Cybersecurity professionals respectfully disagree, President-elect Trump: You can catch hackers even when they're not in the act.
In tweets sent Monday morning discounting U.S. intelligence agencies' assertion that Russia was behind attempts to interfere with the U.S. presidential election, Trump said it was almost impossible to determine who was actually behind a hack unless they were caught in the act.
Donald J. Trump ✔ @realDonaldTrump
Can you imagine if the election results were the opposite and WE tried to play the Russia/CIA card. It would be called conspiracy theory!
8:17 AM - 12 Dec 2016
34,148 34,148 Retweets 106,407 106,407 likes
Donald J. Trump ✔ @realDonaldTrump
Unless you catch "hackers" in the act, it is very hard to determine who was doing the hacking. Why wasn't this brought up before election?
8:21 AM - 12 Dec 2016
15,590 15,590 Retweets 58,262 58,262 likes
That's not a view embraced by the thousands who have made their job ferreting out hackers.
"Cyber criminals always leave evidence behind and forensic cybersecurity capabilities have advanced to the point where we can identify and analyze hacks faster than ever before,” said Barak Klinghofer, co-founder and chief product officer at Hexadite, a Boston-based company that does cyber-threat incident response.
No less an authority that Kevin Mitnick, a hacker who spent five years in prison for computer-related crimes, tweeted that Trump was wrong and that hackers can be caught after the act. "Take it from someone who knows this fact very well," said Mitnick, who now has his own consulting company, Mitnick Security.
Some criminals are, indeed, caught in the act. Security firm CrowdStrike, which was hired by the Democratic National Committee to investigate a hack attack in May, says it watched the hackers while they were in the system. The company was, “able to watch everything that the adversaries were doing while we were working on a full remediation plan to remove them from the network," said the company’s chief technology officer Dmitri Alperovitch, CrowdStrike CTO.
One clue: Time off for Russian holidays
But hackers leave plenty of clues cyber security professionals can use to identify the perpetrators after the fact. Knowing who’s behind an attack involves combining forensics, data and psychology, said Nick Rossmann, a senior production manager at FireEye iSIGHT Intelligence. FireEye is often brought in to do post-attack forensics in large breaches.
“Threat intelligence is an art form,” said Rossman. Analysts look at what software the attackers are using, what platforms and what address they’re coming from. “You look at what tools they’re using. Is it a certain kind of malware that requires skill to use? Was it custom-built to penetrate a specific network?” he said. They also look at motivations, what information was stolen and who it might be useful to. Finally, timing is often a clue. In an investigation of one hacking group, FireEye observed that all the activity took place during the work hours in St. Petersburg and Moscow, and the attackers also took Russian national holidays off.

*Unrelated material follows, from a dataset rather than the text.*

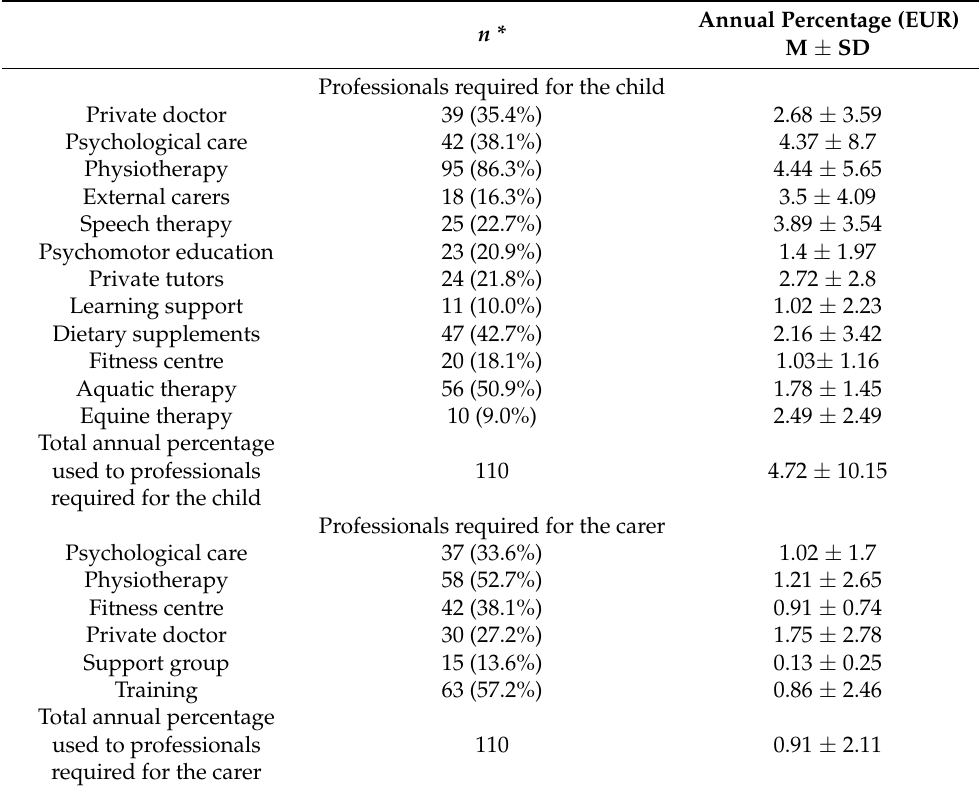
Table 3. Annual percentage of annual income used to cover health-related costs by caregivers. ( n = 110).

Rossmann added that U.S. intelligence agencies are well-supplied with staffers who have the necessary knowledge and background to do these types of investigations. “We hire people right from the government for a reason. They have the skills to do this,” Rossman said.
Trump disagrees with U.S. intelligence community
The CIA concluded in a secret assessment that Russia intervened in the 2016 election on behalf of Trump. Trump's transition team responded, "these are the same people that said Saddam Hussein had weapons of mass destruction."

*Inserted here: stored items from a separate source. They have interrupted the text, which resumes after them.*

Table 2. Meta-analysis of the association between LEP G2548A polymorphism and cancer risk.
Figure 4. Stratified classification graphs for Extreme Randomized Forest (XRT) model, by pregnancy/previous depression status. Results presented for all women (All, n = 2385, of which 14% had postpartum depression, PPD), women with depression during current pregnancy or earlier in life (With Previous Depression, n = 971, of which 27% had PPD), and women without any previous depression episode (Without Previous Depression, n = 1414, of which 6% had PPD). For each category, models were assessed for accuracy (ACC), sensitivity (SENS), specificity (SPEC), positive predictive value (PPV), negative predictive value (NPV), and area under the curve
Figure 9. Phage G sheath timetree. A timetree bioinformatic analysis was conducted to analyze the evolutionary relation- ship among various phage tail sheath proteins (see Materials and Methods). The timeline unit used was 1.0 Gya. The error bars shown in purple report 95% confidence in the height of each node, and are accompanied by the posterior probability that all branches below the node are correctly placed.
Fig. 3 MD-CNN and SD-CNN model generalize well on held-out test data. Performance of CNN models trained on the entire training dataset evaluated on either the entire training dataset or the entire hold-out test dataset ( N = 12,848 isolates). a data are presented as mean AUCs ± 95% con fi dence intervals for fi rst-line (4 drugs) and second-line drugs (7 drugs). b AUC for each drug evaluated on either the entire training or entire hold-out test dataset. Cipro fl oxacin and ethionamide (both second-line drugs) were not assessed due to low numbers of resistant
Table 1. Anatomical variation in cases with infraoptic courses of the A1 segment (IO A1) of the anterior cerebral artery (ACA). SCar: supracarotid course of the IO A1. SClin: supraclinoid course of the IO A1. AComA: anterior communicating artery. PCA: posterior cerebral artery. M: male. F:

Senate Majority Leader Mitch McConnell said Monday that two Senate committees will investigate the CIA's allegations. Republican leaders join outrage at Russia, will investigate hacks
President Obama on Friday ordered the nation's intelligence agencies to conduct a full review of attempts by foreign hackers to influence U.S. elections.
The entire U.S. intelligence community, which includes 16 different agencies, as well as at least three private computer security companies, have independently investigated security breaches associated with the U.S. presidential election, concluding that the Russian government was behind the hacks. In a joint statement from the Department of Homeland Security and the Office of the Director of National Intelligence on Election Security released on October 7, U.S. intelligence agencies said they were "confident that the Russian Government directed the recent compromises of e-mails from US persons and institutions, including from US political organizations."
The specific instances outlined in the statement included:
- Emails stolen from the Democratic National Committee.
- Emails from that hack given to WikiLeaks.
- Scanning and probing of state election-related systems.
On Sunday, Trump dismissed the link as "ridiculous," telling Fox News Sunday "I think it's just another excuse," adding "I don't believe it ... Every week it's another excuse."